Today, data misuse is more common thanks to employees and third-party partners that may have access to sensitive company information. Not to be confused with data theft, data misuse is rarely due to malicious intent or collection without consent; it’s more often a result of ignoring specific permissions and allowable use cases for personal data.
For example, if a credit card company employee were to peek at a friend’s balance or if a person working for a ride-sharing app were to track a specific customer’s location: both no-nos by all standards. Even something as simple as using company software for personal use can be considered data misuse.
Data misuse is a huge threat to privacy and security and often comes with specific penalties outlined in company policies.
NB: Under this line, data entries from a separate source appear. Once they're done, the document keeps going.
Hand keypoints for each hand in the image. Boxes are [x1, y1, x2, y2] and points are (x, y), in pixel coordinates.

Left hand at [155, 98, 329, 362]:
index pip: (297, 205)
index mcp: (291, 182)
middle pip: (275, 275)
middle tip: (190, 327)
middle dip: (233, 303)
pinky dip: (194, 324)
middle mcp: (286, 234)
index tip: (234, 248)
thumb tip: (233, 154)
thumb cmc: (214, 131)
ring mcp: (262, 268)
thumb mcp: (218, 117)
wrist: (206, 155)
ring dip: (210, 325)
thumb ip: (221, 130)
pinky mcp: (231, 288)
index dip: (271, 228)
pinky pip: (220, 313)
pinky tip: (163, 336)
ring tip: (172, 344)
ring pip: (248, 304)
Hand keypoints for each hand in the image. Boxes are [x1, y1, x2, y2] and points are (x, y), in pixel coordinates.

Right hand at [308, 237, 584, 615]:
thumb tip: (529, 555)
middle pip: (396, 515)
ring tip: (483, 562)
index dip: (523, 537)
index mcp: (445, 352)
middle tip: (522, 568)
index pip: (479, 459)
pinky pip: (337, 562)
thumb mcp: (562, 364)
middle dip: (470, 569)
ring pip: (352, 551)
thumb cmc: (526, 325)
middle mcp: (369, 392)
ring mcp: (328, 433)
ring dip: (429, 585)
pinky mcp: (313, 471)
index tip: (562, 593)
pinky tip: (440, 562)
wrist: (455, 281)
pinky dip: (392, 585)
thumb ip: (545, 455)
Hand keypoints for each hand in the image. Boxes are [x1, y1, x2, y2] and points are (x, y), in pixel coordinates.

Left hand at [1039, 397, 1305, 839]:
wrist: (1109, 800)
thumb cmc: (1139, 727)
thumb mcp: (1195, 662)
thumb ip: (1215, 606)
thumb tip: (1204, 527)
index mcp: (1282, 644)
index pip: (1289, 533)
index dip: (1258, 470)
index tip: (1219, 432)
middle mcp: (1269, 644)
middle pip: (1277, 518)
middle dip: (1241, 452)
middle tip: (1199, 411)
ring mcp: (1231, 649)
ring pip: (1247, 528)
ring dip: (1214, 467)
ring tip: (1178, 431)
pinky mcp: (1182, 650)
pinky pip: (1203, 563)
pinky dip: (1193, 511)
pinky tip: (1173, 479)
Unfortunately, many companies don’t have clearly defined cyber policies to prevent data misuse other than terminating an employee.
Data poisoning occurs when the training data of an AI or machine learning algorithm is corrupted, creating an inaccurate final output. Data poisoning is often a direct criminal attack on the integrity of the device. The difference between data poisoning and other cyber-attacks is that eventually, the poisoning becomes an accepted part of the AI. Attackers learn how the system learns and feed it the wrong information in order to exploit the model.
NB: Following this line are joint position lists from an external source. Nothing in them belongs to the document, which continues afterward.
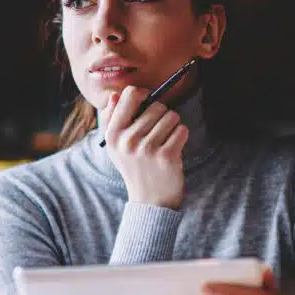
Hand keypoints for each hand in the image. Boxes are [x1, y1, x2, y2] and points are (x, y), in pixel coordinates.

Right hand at [100, 86, 188, 208]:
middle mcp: (128, 140)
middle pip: (156, 106)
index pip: (129, 95)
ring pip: (172, 116)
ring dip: (173, 126)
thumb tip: (115, 95)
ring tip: (165, 141)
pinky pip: (182, 130)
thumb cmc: (134, 166)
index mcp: (113, 134)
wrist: (149, 200)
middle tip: (158, 132)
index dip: (143, 94)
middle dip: (162, 115)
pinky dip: (181, 137)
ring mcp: (148, 149)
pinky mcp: (167, 156)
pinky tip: (173, 149)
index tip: (148, 103)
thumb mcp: (116, 145)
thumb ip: (113, 118)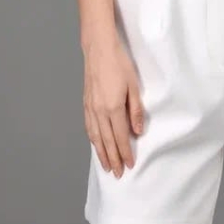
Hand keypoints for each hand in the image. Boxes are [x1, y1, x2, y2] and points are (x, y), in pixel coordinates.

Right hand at [82, 34, 144, 178]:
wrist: (99, 49)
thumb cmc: (119, 63)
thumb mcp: (134, 86)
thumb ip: (136, 110)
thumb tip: (138, 131)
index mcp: (113, 108)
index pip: (120, 137)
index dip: (125, 152)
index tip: (130, 164)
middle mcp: (99, 111)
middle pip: (107, 141)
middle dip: (113, 159)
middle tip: (118, 174)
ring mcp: (90, 108)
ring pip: (96, 137)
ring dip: (101, 153)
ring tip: (106, 166)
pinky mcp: (86, 103)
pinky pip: (89, 127)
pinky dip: (93, 139)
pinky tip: (96, 144)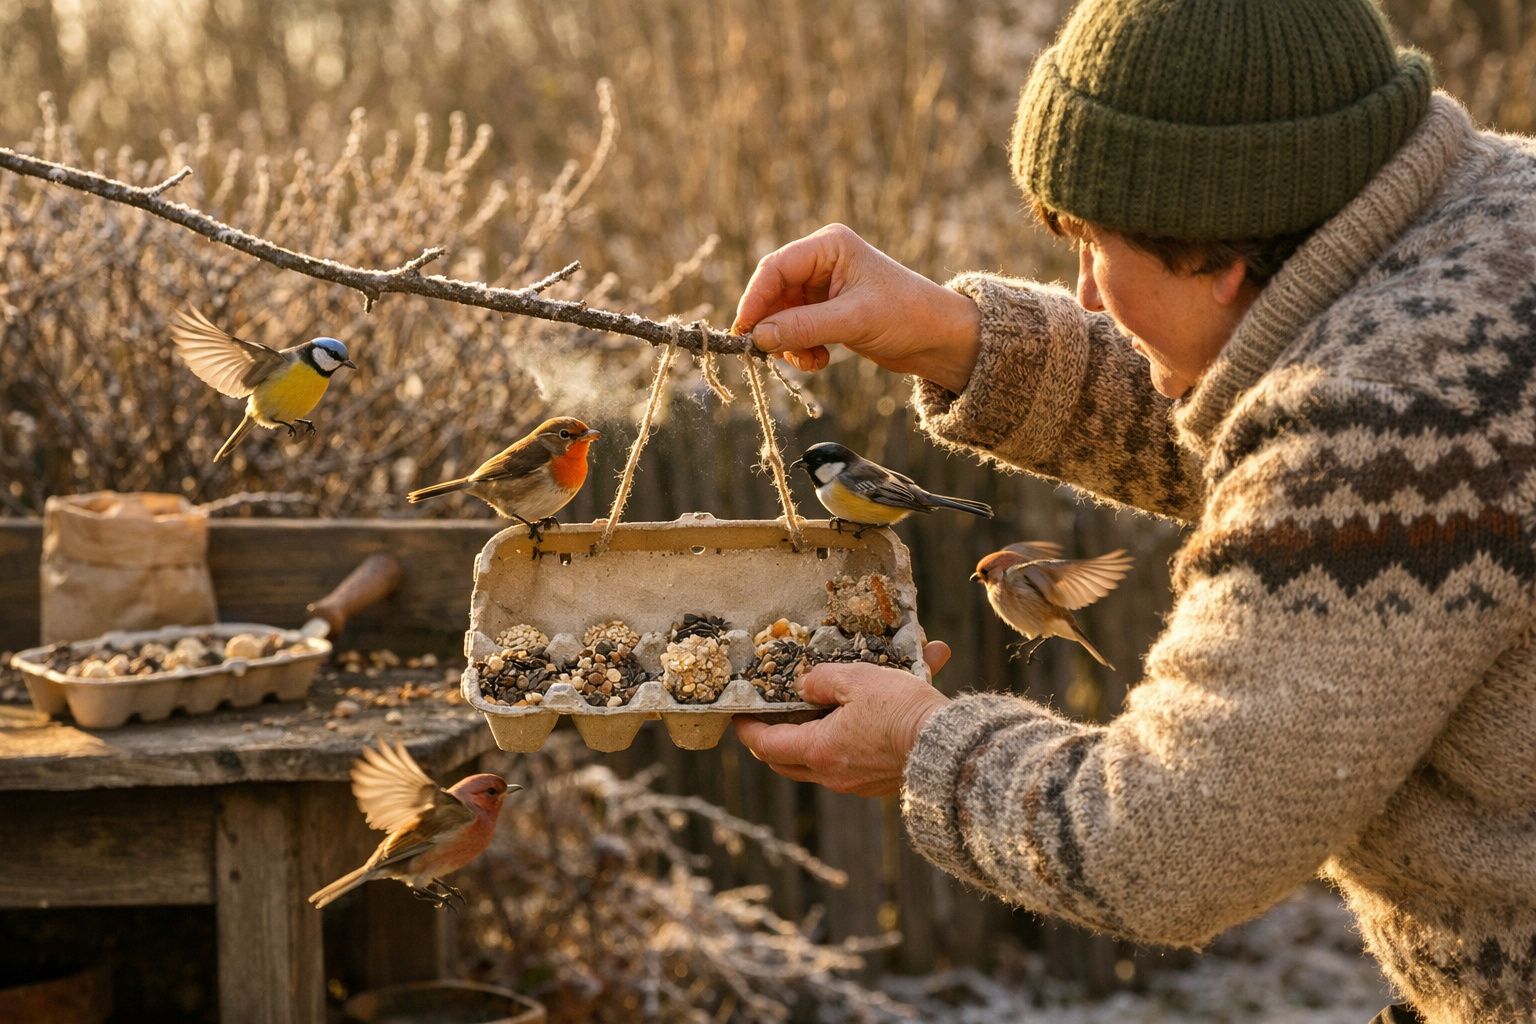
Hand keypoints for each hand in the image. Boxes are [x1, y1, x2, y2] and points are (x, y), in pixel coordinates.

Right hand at [732, 224, 981, 393]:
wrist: (938, 338)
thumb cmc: (906, 315)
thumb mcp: (853, 321)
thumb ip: (803, 327)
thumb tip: (758, 337)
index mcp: (829, 246)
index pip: (776, 268)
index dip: (755, 299)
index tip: (744, 332)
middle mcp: (822, 261)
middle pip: (774, 291)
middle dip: (773, 325)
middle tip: (769, 353)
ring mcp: (822, 286)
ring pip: (782, 314)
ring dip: (789, 341)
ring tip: (810, 361)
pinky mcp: (827, 310)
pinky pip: (796, 329)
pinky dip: (801, 348)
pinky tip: (820, 360)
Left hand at [733, 640, 952, 796]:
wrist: (949, 749)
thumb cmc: (901, 711)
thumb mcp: (857, 679)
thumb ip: (821, 681)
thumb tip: (803, 686)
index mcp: (818, 750)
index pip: (765, 745)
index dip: (746, 731)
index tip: (738, 717)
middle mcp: (832, 774)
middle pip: (786, 762)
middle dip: (771, 742)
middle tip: (768, 721)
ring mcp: (856, 784)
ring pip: (817, 764)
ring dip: (811, 740)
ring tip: (819, 712)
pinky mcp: (879, 784)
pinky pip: (849, 763)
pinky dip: (845, 742)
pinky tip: (864, 718)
Another way to corrupt data is to introduce the attack before the machine learning can begin. Compared to corrupting an existing system, this model gives bad actors a more accessible breaching opportunity because it reduces the security protocols they have to bypass. Instead, criminals can poison the learning process before it starts. By the time a developer or engineer realizes something’s wrong, it’s already too late.
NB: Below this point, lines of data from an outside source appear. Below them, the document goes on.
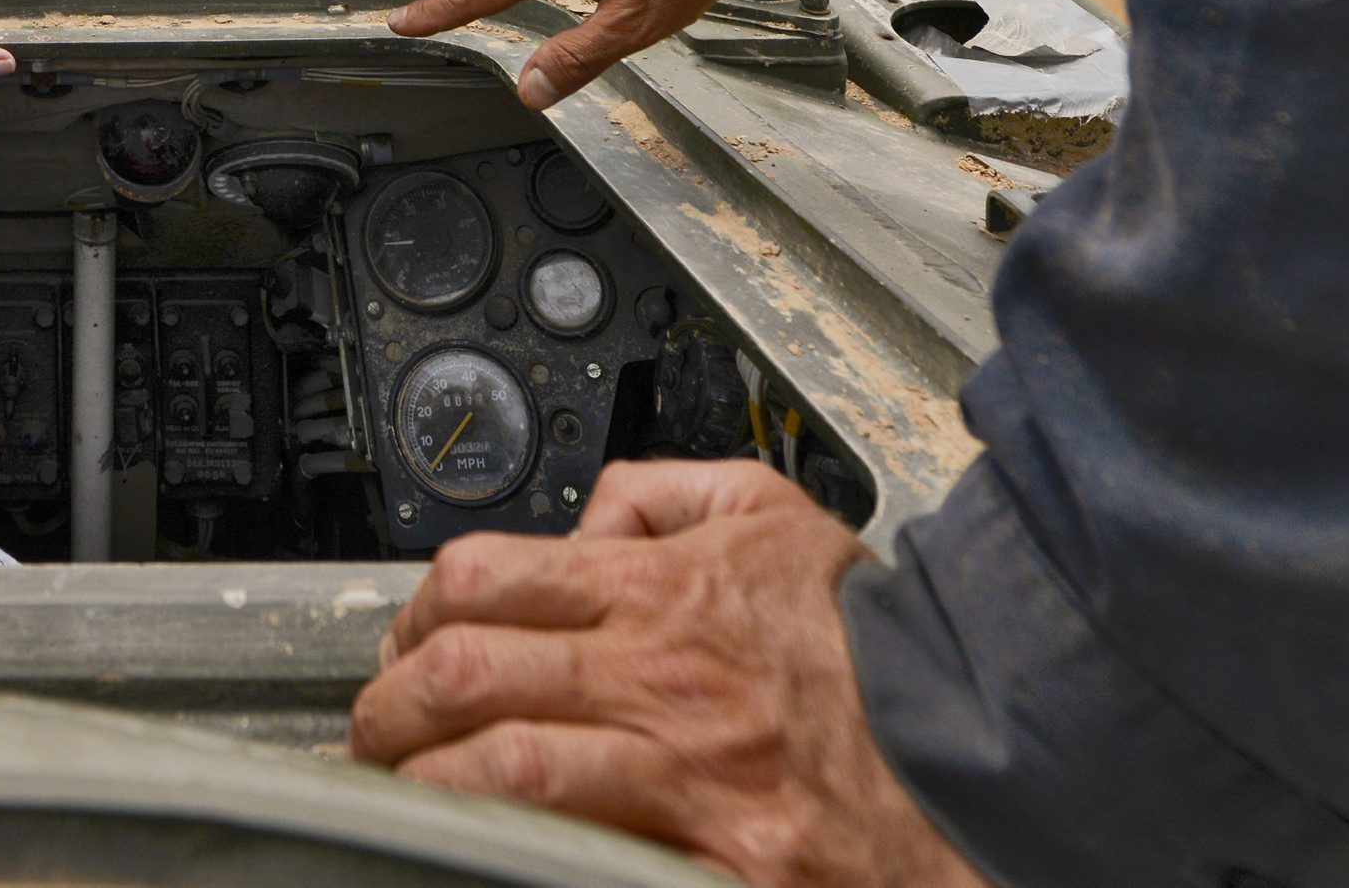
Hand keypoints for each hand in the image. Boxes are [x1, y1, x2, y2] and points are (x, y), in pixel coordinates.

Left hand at [350, 461, 984, 887]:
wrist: (974, 746)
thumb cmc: (869, 648)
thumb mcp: (773, 518)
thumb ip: (666, 497)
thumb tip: (588, 521)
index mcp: (662, 592)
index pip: (486, 576)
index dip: (418, 613)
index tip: (405, 644)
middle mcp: (658, 675)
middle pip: (469, 670)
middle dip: (393, 702)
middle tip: (374, 727)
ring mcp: (681, 769)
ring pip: (502, 764)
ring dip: (427, 778)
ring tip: (402, 787)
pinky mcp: (713, 852)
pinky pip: (573, 845)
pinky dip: (513, 841)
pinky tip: (479, 840)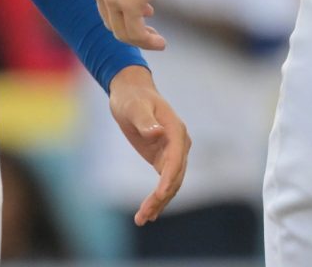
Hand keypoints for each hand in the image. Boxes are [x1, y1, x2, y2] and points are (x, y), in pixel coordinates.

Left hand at [85, 0, 171, 49]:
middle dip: (128, 23)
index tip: (146, 7)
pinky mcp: (128, 3)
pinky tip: (161, 43)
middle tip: (148, 25)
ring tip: (156, 40)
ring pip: (120, 30)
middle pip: (108, 16)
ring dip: (138, 38)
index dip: (122, 6)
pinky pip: (135, 32)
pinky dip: (147, 41)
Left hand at [106, 66, 190, 224]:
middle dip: (161, 197)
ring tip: (143, 219)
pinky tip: (149, 213)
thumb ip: (145, 120)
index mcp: (176, 130)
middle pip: (175, 176)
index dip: (169, 178)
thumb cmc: (132, 97)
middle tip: (144, 215)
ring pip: (171, 183)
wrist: (131, 93)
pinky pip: (164, 182)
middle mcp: (179, 144)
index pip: (175, 158)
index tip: (160, 194)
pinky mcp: (163, 158)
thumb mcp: (134, 106)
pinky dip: (158, 198)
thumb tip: (157, 132)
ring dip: (159, 202)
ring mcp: (173, 152)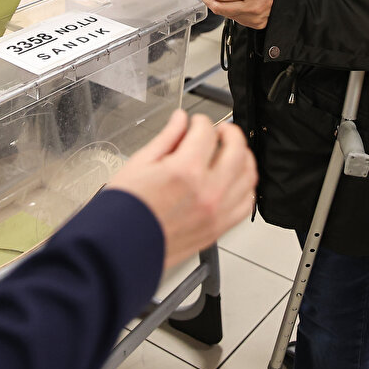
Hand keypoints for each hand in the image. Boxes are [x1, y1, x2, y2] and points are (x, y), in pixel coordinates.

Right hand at [107, 110, 256, 269]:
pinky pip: (245, 205)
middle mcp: (207, 191)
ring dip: (243, 158)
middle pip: (237, 150)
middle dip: (230, 133)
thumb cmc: (124, 211)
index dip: (199, 121)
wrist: (120, 248)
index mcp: (185, 171)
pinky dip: (245, 188)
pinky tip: (234, 182)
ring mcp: (216, 212)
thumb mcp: (140, 163)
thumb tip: (180, 120)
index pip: (206, 132)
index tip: (194, 123)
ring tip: (232, 153)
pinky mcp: (217, 229)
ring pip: (248, 176)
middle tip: (221, 131)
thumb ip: (167, 138)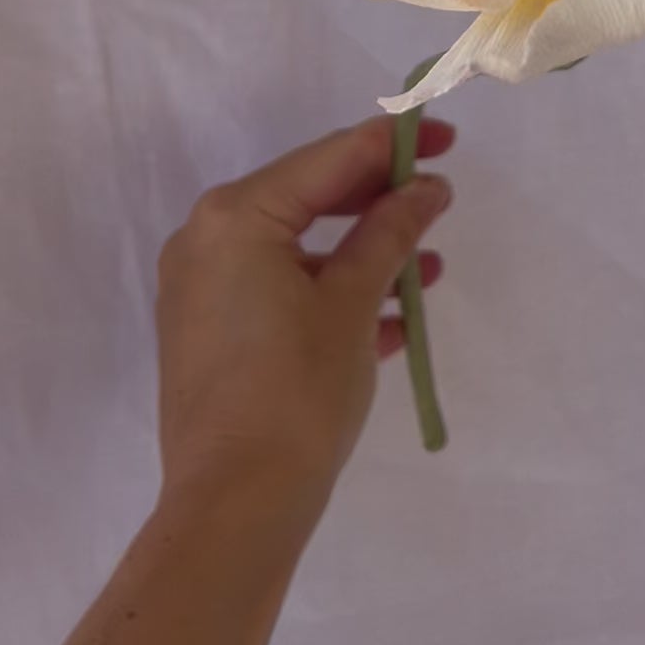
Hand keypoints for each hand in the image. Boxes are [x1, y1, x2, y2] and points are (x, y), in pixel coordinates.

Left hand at [155, 116, 454, 544]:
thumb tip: (425, 188)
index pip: (327, 158)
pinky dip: (329, 296)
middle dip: (376, 201)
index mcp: (235, 217)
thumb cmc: (297, 392)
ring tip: (427, 269)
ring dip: (361, 254)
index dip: (391, 144)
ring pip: (296, 251)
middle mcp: (205, 241)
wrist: (235, 507)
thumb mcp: (353, 304)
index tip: (444, 136)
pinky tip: (390, 320)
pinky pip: (277, 294)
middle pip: (306, 198)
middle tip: (438, 196)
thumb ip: (390, 233)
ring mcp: (200, 291)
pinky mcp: (208, 336)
Data poisoning takes much longer than most other cyber-attacks, so it’s difficult to pinpoint exactly when the data was corrupted. AIs are constantly learning and updating to make the most correct predictions based on their inputs. The only way to fix the corruption is by retraining the system from the ground up. Realistically, the only way to avoid data poisoning is by preventing it in the first place through validity checks, regression training, rate limits, and various other measures. General digital hygiene can help as well—limiting who has access to the machine learning system, not sharing passwords, etc.
Data pooling is the process of consolidating data from a large number of sources in a single, centralized database where it can be analyzed and compiled into a standardized format. Database software then verifies and synchronizes that information.
Likewise, a data pool is a related set of values obtained from a single source. A data pool can be any data set meant for analysis—employee records, patient medical information, Global Trade Item Numbers (GTIN), etc. Data pools can be private or shared, but a private pool cannot be seen or shared with anyone except the administrator. Most web-based data pools are shared between different sources and can be accessed by anyone with permission.
The key attributes within each data pool allow trading partners to synchronize information easily. While most data is collected through automation, how that information is collected can affect its accuracy and, in many cases, its usability.
A data subject is any person whose personal data has been collected. Data subjects may potentially be identified through the data that has been collected on them – either directly or indirectly. Companies use this data for various reasons which should be clearly communicated to the subject, specifically what, why, and how the data is being used and collected.